Auf Grundlage ihrer Daten stellten die Forscher dann folgende konkrete Schlussfolgerungen auf:

  • Infizierte sind oft bereits kontagiös. Das heißt, sie können das Virus übertragen, bevor sie Symptome entwickeln.
  • Die Übertragung von einem Infizierten auf einen empfänglichen Menschen erfolgt meist binnen weniger Tage (drei bis fünf Tage, serielles Intervall). Dieses kurze Zeitintervall macht die Kontaktpersonen-Erhebung zu einem Wettlauf mit der Zeit.
  • Eine Übertragung erfolgt, wenn mehrere Menschen für längere Zeit (kumulativ 15 Minuten, zum Beispiel 1 x 15 Minuten oder 3 x 5 Minuten) in einem engen Kontakt am selben Ort sind.
  • Bisher abgeklärte Fallhäufungen konnten auf Verbreitungen in Settings wie Gruppensport, gemeinsames Singen, Seminare, Tanzkurse, Begräbnisse und Après-Ski zurückgeführt werden.
  • Quarantänemaßnahmen und Barrieren zeigen Wirkung: Rechtzeitig erkannt, endet die Übertragung.
  • Unter den abgeklärten Clustern lassen sich keine Fallhäufungen zurückführen auf den Besuch von Geschäftslokalen oder die Benutzung von öffentlichen Verkehrsmitteln.

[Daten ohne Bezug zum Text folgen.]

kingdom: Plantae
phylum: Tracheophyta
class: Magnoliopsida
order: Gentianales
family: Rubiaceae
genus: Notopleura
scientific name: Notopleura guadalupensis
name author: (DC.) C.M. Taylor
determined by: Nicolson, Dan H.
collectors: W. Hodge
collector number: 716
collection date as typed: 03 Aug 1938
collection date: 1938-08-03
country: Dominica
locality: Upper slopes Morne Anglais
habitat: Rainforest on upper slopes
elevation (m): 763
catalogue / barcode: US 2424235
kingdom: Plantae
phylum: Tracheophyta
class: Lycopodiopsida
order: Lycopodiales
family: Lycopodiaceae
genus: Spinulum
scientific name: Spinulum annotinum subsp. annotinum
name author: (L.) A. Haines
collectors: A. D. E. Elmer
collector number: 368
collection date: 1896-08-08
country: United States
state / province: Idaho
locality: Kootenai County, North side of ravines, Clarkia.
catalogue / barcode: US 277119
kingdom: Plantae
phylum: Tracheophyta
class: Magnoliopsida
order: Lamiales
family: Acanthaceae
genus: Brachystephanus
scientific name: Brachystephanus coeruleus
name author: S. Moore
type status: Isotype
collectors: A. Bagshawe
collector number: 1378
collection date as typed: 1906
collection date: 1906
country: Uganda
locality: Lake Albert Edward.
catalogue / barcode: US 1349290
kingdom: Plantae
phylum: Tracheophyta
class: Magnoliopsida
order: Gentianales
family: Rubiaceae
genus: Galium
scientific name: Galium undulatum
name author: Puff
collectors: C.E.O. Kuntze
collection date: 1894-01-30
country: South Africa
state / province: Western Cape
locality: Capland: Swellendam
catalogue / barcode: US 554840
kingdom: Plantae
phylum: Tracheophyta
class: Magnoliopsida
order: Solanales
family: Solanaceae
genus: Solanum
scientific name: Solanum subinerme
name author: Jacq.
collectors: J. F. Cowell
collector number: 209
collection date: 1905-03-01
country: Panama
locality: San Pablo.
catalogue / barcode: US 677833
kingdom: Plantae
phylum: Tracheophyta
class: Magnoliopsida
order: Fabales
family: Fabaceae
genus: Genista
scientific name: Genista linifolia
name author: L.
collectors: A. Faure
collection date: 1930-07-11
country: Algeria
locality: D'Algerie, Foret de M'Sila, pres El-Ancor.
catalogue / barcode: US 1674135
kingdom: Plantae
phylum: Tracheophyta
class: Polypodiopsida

Übertragungsketten wurden mit Fortschreiten der Epidemie kürzer

Ferner seien mit fortschreitender Epidemie die Transmissionsketten kürzer geworden. „Das Bewusstsein innerhalb der Bevölkerung über Symptome und Risikogebiete wächst, dadurch nehmen die Menschen bei Verdacht schneller Kontakt mit Ärzten und Gesundheitsbehörden auf. In der Folge können Containment-Maßnahmen wie zum Beispiel Quarantäne, Abstandsregeln, mechanische Barrieren schneller umgesetzt werden - die Transmissionskette wird unterbrochen“, schreiben die Forscher.

Auch wenn das Gesamtgeschehen in Deutschland sich insgesamt in einem etwa zehnfach so großen Maßstab bewegt mit 83,02 Millionen Einwohnern, aktuell Stand 13. Mai 2020 laut Robert-Koch-Institut 171.306 Fällen, 7.634 Verstorbenen und 144.000 Genesenen, lassen sich die grundlegenden Schlussfolgerungen möglicherweise auch hier für das weitere Infektionsgeschehen anwenden. Das dürfte insbesondere für die jetzt angekündigte Wiederöffnung der Grenzen und die Lockerungen der Beschränkungen des öffentlichen Lebens gelten.

Schließlich konnten die österreichischen Epidemiologen zeigen, dass mit Schließen der Grenzen und dem Einstellen touristischer und anderer Reiseaktivitäten keine „importierten Fälle“ mehr auftraten und dass durch die Einschränkungen des öffentlichen Lebens seit 10. März die Zahl der Neuansteckungen zurückging.